Siz karanlık gözlerinizin, zalim zihniyetlerinizin hedefine Selçuk Bayraktar ve ekibini alırsınız. Onlar ise ürettikleri İHA'ların hedefine sırtınızı dayadığınız o karanlık inleri alır. Çok yazık size, ancak ve ancak karanlıklarda boğuldunuzla ve kendinize zulmettiğinizle kalırsınız. Öğrenemediğiniz, kavrayamadığınız şeyler var sizin. Vatan nedir, hizmet nedir, gayret nedir, bilmezsiniz mesela. Mahrum olduğunuz, tadamadığınız birtakım hususlar var. Vizyon nedir, karakter nedir, duruş nedir; ruhunuz duymadı, duymaz da daha. Bakın, Selçuk Bayraktar ne diyor; dinleyin. Karalamakla meşgûl olduğunuz bu adamın çizdiği şu irfân dolu ufku keşfedin: "Sağlık görevlileri hayatları pahasına mücadele veriyorlar. Belki ölecek, onu bilmesine rağmen insanları tedavi etmeye çalışıyor. Biz de mühendisiz, bu kadar eğitim görmüşüz. Ülkemiz için İHA, SİHA yapıyoruz. Ne yapmamız lâzım? Mühendis olarak kendi alanımızda en etkin biçimde faydalı olabiliriz." Bir kez olsun "Ne yapmamız lâzım?" sorusunu sordunuz mu kendinize? Şu vatan için hizmetkâr olmak sorumluluğunu hiç hissettiniz mi üzerinizde? Sormadınız, sorgulamadınız, ne hissettiniz ne de hissettirdiniz. Sizin gibi sorgulamayan, sorumluluk almayan bir gençlik yetişsin istediniz. Nice cevherler geçti bu ülkeden, ya susturdunuz ya da bu memlekette hizmet etmesine olanak tanımayıp kuklalığını yaptığınız ülkelere gönderdiniz. Şimdi iftiralarınızla, türlü türlü oyunlarınızla yıldırmak istediğiniz Selçuk Bayraktar; gençlerin elinden tuttukça delirdiniz. Deneyap Atölyeleri kurup  binlerce cevherimizi vatan sevdâsıyla parlatan, vatana hizmet etmenin heyecanına ortak eden bu adamı ve ekibini üzmek istediniz. Şunu iyi bilin ki siz tarihin hâinlik sayfalarına gömüldünüz, onlar ise bu vatanın gençlerine azmi ve gayreti miras bırakarak yeniden tarih yazdı. Siz kaybolmaya mâhkumdunuz, onlar ise bu vatana meftun... 

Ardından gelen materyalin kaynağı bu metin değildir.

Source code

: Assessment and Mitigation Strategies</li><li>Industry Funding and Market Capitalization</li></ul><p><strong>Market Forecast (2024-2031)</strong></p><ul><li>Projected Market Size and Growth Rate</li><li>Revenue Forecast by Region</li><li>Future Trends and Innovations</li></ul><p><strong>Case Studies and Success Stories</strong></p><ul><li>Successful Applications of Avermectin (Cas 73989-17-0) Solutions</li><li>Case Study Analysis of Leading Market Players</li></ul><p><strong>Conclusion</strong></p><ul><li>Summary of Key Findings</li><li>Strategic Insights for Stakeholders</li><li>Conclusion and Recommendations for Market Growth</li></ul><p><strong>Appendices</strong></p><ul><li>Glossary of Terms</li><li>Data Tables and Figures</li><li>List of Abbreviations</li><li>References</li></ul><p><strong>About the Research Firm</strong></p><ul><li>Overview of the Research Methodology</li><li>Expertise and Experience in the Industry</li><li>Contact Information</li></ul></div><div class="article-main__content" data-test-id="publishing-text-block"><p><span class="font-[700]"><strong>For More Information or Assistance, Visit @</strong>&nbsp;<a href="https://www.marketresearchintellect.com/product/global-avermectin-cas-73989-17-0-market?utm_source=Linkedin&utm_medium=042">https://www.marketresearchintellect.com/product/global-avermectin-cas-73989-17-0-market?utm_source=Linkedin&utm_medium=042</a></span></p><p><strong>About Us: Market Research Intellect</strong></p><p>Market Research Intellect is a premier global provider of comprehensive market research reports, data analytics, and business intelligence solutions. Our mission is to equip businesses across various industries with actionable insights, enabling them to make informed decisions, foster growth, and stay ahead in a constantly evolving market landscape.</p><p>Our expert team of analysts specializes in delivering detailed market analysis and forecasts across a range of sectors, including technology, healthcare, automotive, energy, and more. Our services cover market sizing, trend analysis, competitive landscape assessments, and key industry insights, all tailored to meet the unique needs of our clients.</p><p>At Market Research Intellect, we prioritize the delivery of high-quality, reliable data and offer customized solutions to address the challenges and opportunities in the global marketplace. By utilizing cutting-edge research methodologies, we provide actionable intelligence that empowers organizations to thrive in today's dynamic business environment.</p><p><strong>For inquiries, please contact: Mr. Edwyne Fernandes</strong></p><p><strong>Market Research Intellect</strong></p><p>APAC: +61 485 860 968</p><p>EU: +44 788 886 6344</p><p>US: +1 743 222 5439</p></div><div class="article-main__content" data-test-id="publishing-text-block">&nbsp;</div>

Hakikâti kanatlandırıp zulmü yere gömenlerimiz var bizim. 
Özgürlüğün motorunu üretip esaretin çarkını etkisiz hâle getirenlerimiz var bizim. Solunum cihazları üretip insanlık davasına nefes olanlarımız var bizim. 

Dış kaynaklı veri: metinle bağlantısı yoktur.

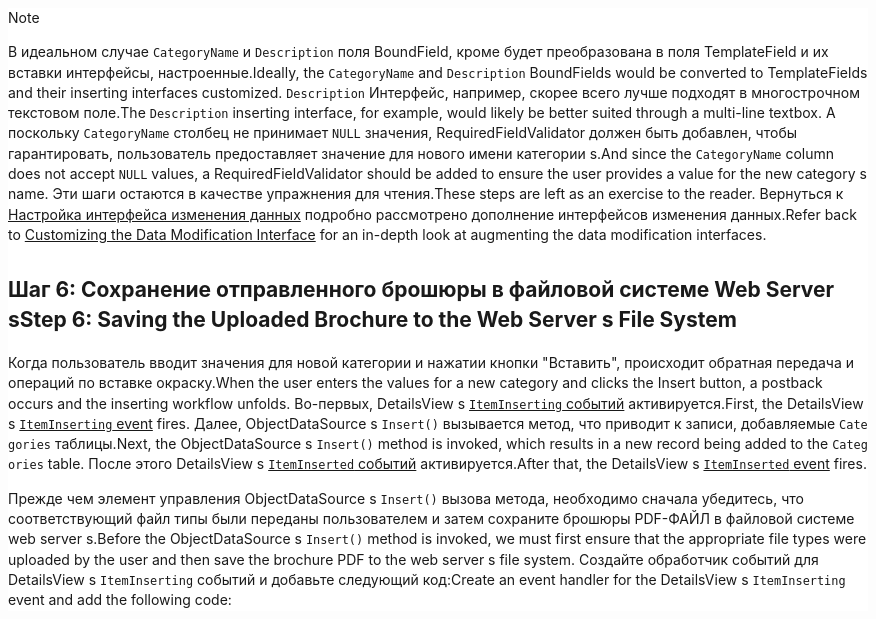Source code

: > [!NOTE]
> <span data-ttu-id="97f58-228">В идеальном случае `CategoryName` и `Description` поля BoundField, кроме будет преобразована в поля TemplateField и их вставки интерфейсы, настроенные.</span><span class="sxs-lookup"><span data-stu-id="97f58-228">Ideally, the `CategoryName` and `Description` BoundFields would be converted to TemplateFields and their inserting interfaces customized.</span></span> <span data-ttu-id="97f58-229">`Description` Интерфейс, например, скорее всего лучше подходят в многострочном текстовом поле.</span><span class="sxs-lookup"><span data-stu-id="97f58-229">The `Description` inserting interface, for example, would likely be better suited through a multi-line textbox.</span></span> <span data-ttu-id="97f58-230">А поскольку `CategoryName` столбец не принимает `NULL` значения, RequiredFieldValidator должен быть добавлен, чтобы гарантировать, пользователь предоставляет значение для нового имени категории s.</span><span class="sxs-lookup"><span data-stu-id="97f58-230">And since the `CategoryName` column does not accept `NULL` values, a RequiredFieldValidator should be added to ensure the user provides a value for the new category s name.</span></span> <span data-ttu-id="97f58-231">Эти шаги остаются в качестве упражнения для чтения.</span><span class="sxs-lookup"><span data-stu-id="97f58-231">These steps are left as an exercise to the reader.</span></span> <span data-ttu-id="97f58-232">Вернуться к [Настройка интерфейса изменения данных](../editing-inserting-and-deleting-data/customizing-the-data-modification-interface-vb.md) подробно рассмотрено дополнение интерфейсов изменения данных.</span><span class="sxs-lookup"><span data-stu-id="97f58-232">Refer back to [Customizing the Data Modification Interface](../editing-inserting-and-deleting-data/customizing-the-data-modification-interface-vb.md) for an in-depth look at augmenting the data modification interfaces.</span></span>


## <a name="step-6-saving-the-uploaded-brochure-to-the-web-server-s-file-system"></a><span data-ttu-id="97f58-233">Шаг 6: Сохранение отправленного брошюры в файловой системе Web Server s</span><span class="sxs-lookup"><span data-stu-id="97f58-233">Step 6: Saving the Uploaded Brochure to the Web Server s File System</span></span>

<span data-ttu-id="97f58-234">Когда пользователь вводит значения для новой категории и нажатии кнопки "Вставить", происходит обратная передача и операций по вставке окраску.</span><span class="sxs-lookup"><span data-stu-id="97f58-234">When the user enters the values for a new category and clicks the Insert button, a postback occurs and the inserting workflow unfolds.</span></span> <span data-ttu-id="97f58-235">Во-первых, DetailsView s [ `ItemInserting` событий](https://msdn.microsoft.com/library/system.web.ui.webcontrols.detailsview.iteminserting.aspx) активируется.</span><span class="sxs-lookup"><span data-stu-id="97f58-235">First, the DetailsView s [`ItemInserting` event](https://msdn.microsoft.com/library/system.web.ui.webcontrols.detailsview.iteminserting.aspx) fires.</span></span> <span data-ttu-id="97f58-236">Далее, ObjectDataSource s `Insert()` вызывается метод, что приводит к записи, добавляемые `Categories` таблицы.</span><span class="sxs-lookup"><span data-stu-id="97f58-236">Next, the ObjectDataSource s `Insert()` method is invoked, which results in a new record being added to the `Categories` table.</span></span> <span data-ttu-id="97f58-237">После этого DetailsView s [ `ItemInserted` событий](https://msdn.microsoft.com/library/system.web.ui.webcontrols.detailsview.iteminserted.aspx) активируется.</span><span class="sxs-lookup"><span data-stu-id="97f58-237">After that, the DetailsView s [`ItemInserted` event](https://msdn.microsoft.com/library/system.web.ui.webcontrols.detailsview.iteminserted.aspx) fires.</span></span>

<span data-ttu-id="97f58-238">Прежде чем элемент управления ObjectDataSource s `Insert()` вызова метода, необходимо сначала убедитесь, что соответствующий файл типы были переданы пользователем и затем сохраните брошюры PDF-ФАЙЛ в файловой системе web server s.</span><span class="sxs-lookup"><span data-stu-id="97f58-238">Before the ObjectDataSource s `Insert()` method is invoked, we must first ensure that the appropriate file types were uploaded by the user and then save the brochure PDF to the web server s file system.</span></span> <span data-ttu-id="97f58-239">Создайте обработчик событий для DetailsView s `ItemInserting` событий и добавьте следующий код:</span><span class="sxs-lookup"><span data-stu-id="97f58-239">Create an event handler for the DetailsView s `ItemInserting` event and add the following code:</span></span>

Kelime anlamı "esenlik" olan dinin aziz mensupları ve vatanı kendilerine sevdâ edinmiş yiğitler olarak tüm dünyaya esenliği ve sevdâyı öğreten "Müslüman ve Türk" kahramanlarımız var bizim. 

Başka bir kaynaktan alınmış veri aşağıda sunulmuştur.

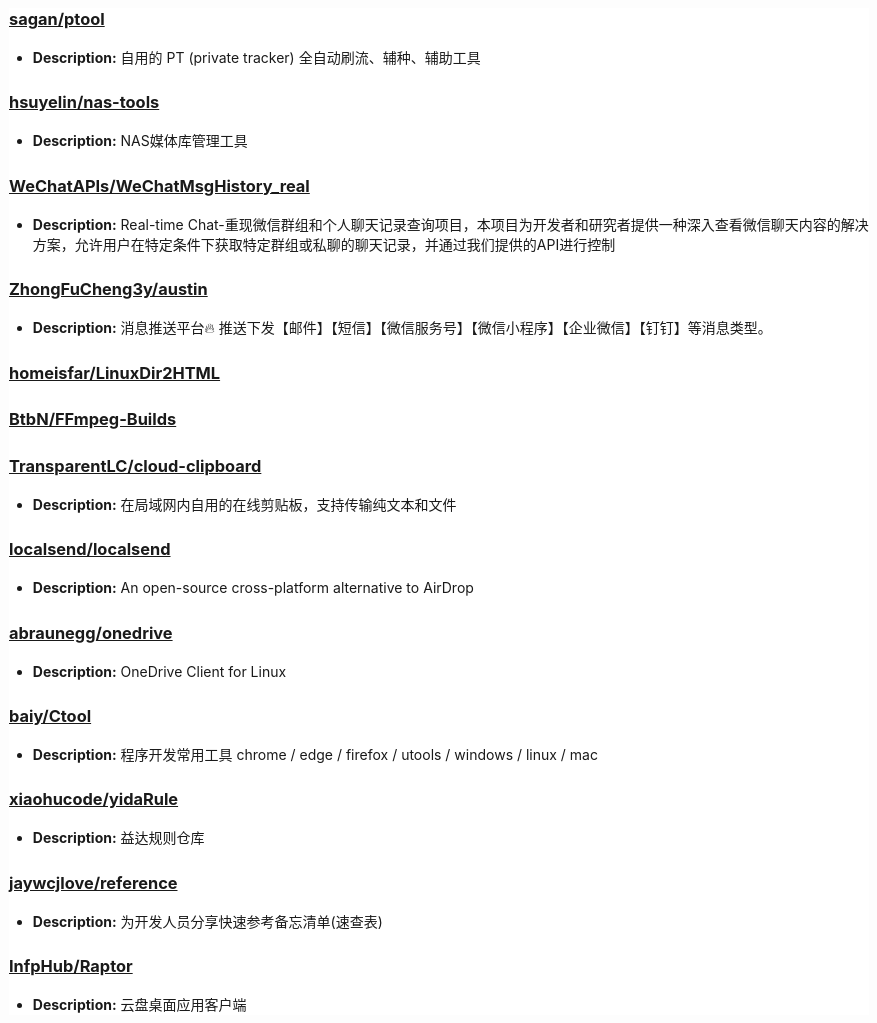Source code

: ### [sagan/ptool](https://github.com/sagan/ptool)
- **Description:** 自用的 PT (private tracker) 全自动刷流、辅种、辅助工具

### [hsuyelin/nas-tools](https://github.com/hsuyelin/nas-tools)
- **Description:** NAS媒体库管理工具

### [WeChatAPIs/WeChatMsgHistory_real](https://github.com/WeChatAPIs/WeChatMsgHistory_real)
- **Description:** Real-time Chat-重现微信群组和个人聊天记录查询项目，本项目为开发者和研究者提供一种深入查看微信聊天内容的解决方案，允许用户在特定条件下获取特定群组或私聊的聊天记录，并通过我们提供的API进行控制

### [ZhongFuCheng3y/austin](https://github.com/ZhongFuCheng3y/austin)
- **Description:** 消息推送平台🔥 推送下发【邮件】【短信】【微信服务号】【微信小程序】【企业微信】【钉钉】等消息类型。

### [homeisfar/LinuxDir2HTML](https://github.com/homeisfar/LinuxDir2HTML)

### [BtbN/FFmpeg-Builds](https://github.com/BtbN/FFmpeg-Builds)

### [TransparentLC/cloud-clipboard](https://github.com/TransparentLC/cloud-clipboard)
- **Description:** 在局域网内自用的在线剪贴板，支持传输纯文本和文件

### [localsend/localsend](https://github.com/localsend/localsend)
- **Description:** An open-source cross-platform alternative to AirDrop

### [abraunegg/onedrive](https://github.com/abraunegg/onedrive)
- **Description:** OneDrive Client for Linux

### [baiy/Ctool](https://github.com/baiy/Ctool)
- **Description:** 程序开发常用工具 chrome / edge / firefox / utools / windows / linux / mac

### [xiaohucode/yidaRule](https://github.com/xiaohucode/yidaRule)
- **Description:** 益达规则仓库

### [jaywcjlove/reference](https://github.com/jaywcjlove/reference)
- **Description:** 为开发人员分享快速参考备忘清单(速查表)

### [InfpHub/Raptor](https://github.com/InfpHub/Raptor)
- **Description:** 云盘桌面应用客户端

İlmi satırlarda bırakmayıp sadırların şifasına vesile edenlerimiz var bizim. 
Bu milletin değerlerini zihninde ve kâlbinde taşıyan alnı ak değerlerimiz var bizim.
Cânân olan vatana cân olanlarımız var bizim. 
Korkmayız biz kuklalardan, al sancağımızı şafaklarda gururla yüzdüren nice Bayraktarlarımız var bizim!